Tracking the Life of Young Sally Draper, TV's Best Teenager
EntertainmentSally Draper is almost nine years old in season three of Mad Men. During the episode “The Fog,” after a bloody school fight in which Sally (Kiernan Shipka) pushed a classmate’s face into a drinking fountain, parents Don and Betty are called into her class to discuss her increasingly bad behavior. The cause is determined to be the devastating death of her greatly loved grandfather Gene, coupled with Sally’s fascination with civil rights activist Medgar Evers’ assassination, which was all over the news. “Did she go to the funeral?” her teacher asks of Gene’s death. “I don’t think children belong in graveyards,” Don responds.
The irony of Don’s cold reasoning is that for the rest of Mad Men‘s run, Sally Draper will be forced to essentially live atop the grave site of a very different sort of death: that of her parents’ failed marriage. And the more her parents turn a blind eye to her loneliness, pain, and confusion, which will manifest itself in various acts of mischief from running away to sexual self-exploration, her emotions on screen only heighten. Because in a show filled with adult characters who confront hardships of abuse, addiction, death and love, Sally has remained a compelling character who arguably deals with all these subjects from the unusual viewpoint of a child. Sally Draper is proof that the struggles of a child can be as dark and complex as that of her older counterparts and, as Mad Men nears its end, a guiding example for how other television shows write their child characters.

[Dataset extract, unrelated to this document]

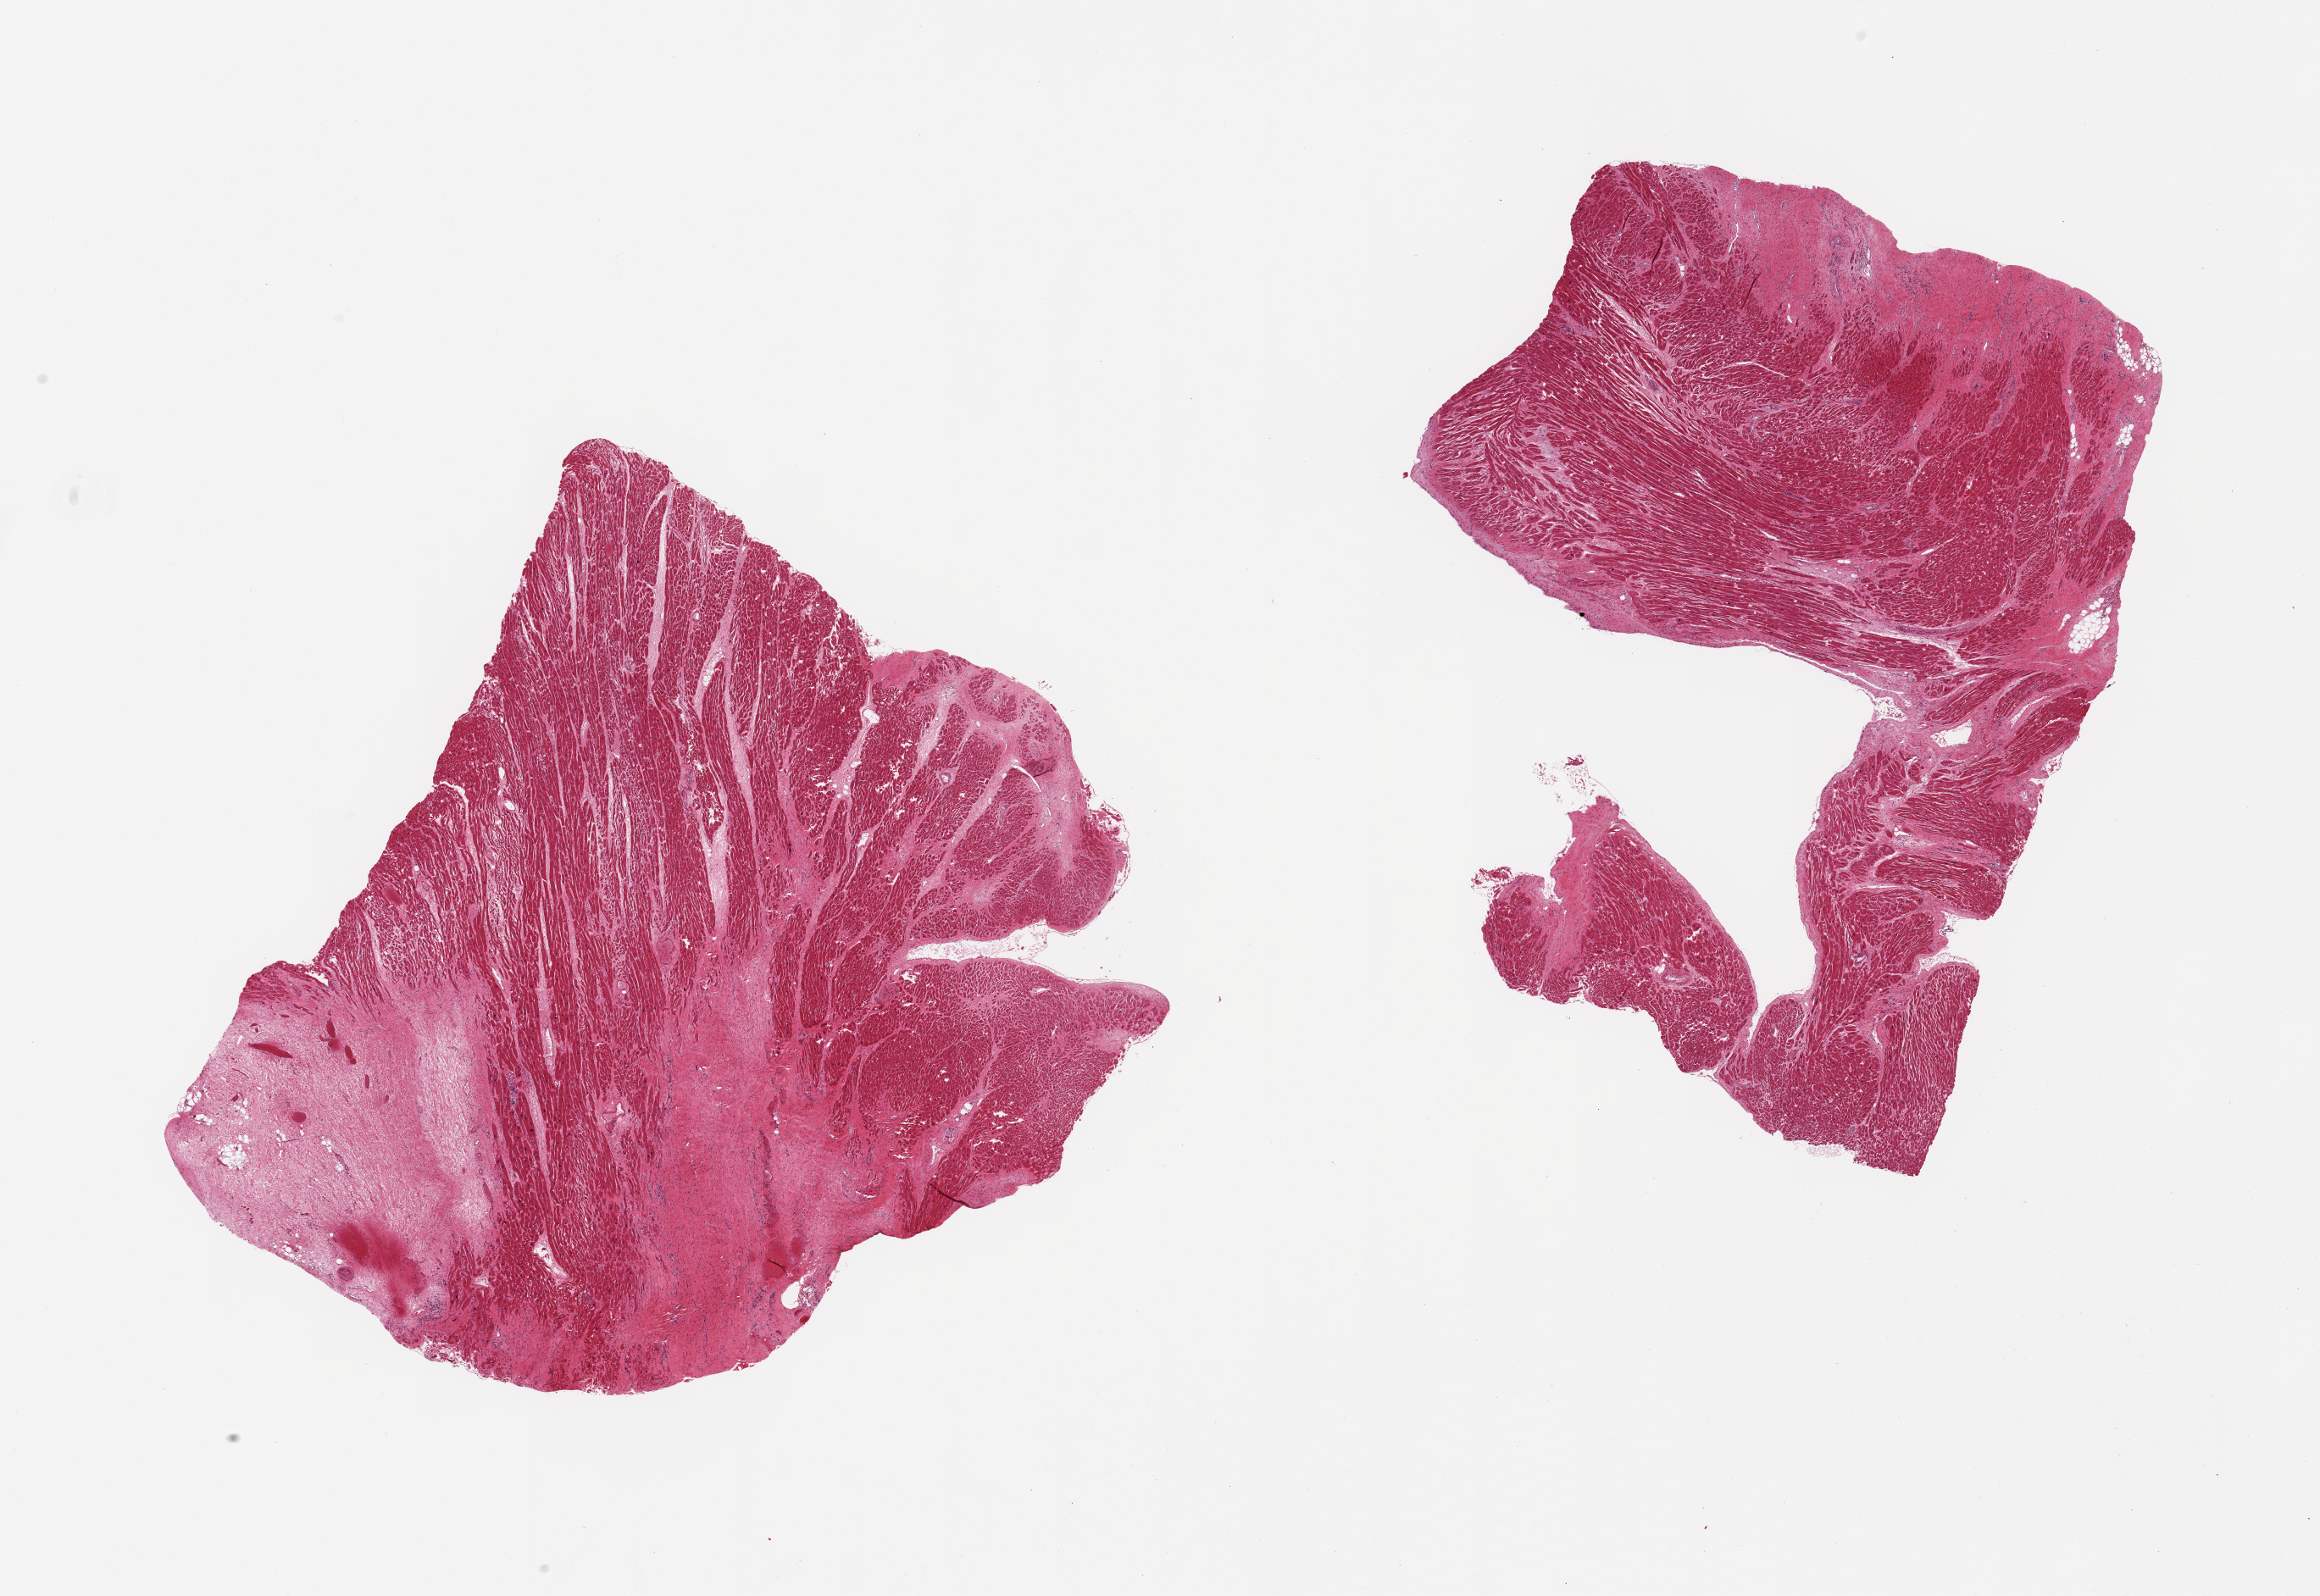
H&E whole-slide image — a low-resolution overview of the entire scanned area, about 21.7 x 14.9 mm; PAXgene-fixed, paraffin-embedded tissue; section of heart (target tissue); donor tissue sample. Male donor.
Reviewer comment on this tissue sample: 2 pieces, multiple healed infarcts.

While viewers meet Sally as an almost five-year-old child who dabbles in ballet and can craft a killer cocktail on educated command, over the course of the show’s seven seasons she has turned into a strong-willed, loud-mouthed teenage girl. Television dramas are filled with young, female children whose stories take a backseat to their parents’ far more intense problems—and sometimes with disastrous storylines. Homeland‘s irritating Dana Brody had SNL spoof-worthy arcs and was considered one of the most hated characters on television during her run. Scandal‘s Karen Grant, the president’s daughter, was kept in boarding school shadows until her character was subjected to a sensational and humiliating nude photo plot. And when television shows like The Sopranos and The Americans have given complex storylines to young female characters like Meadow Soprano and Paige Jennings, they are teenagers by the time viewers enter their lives—much older than Sally at first blush—albeit still naïve about their parents crimes.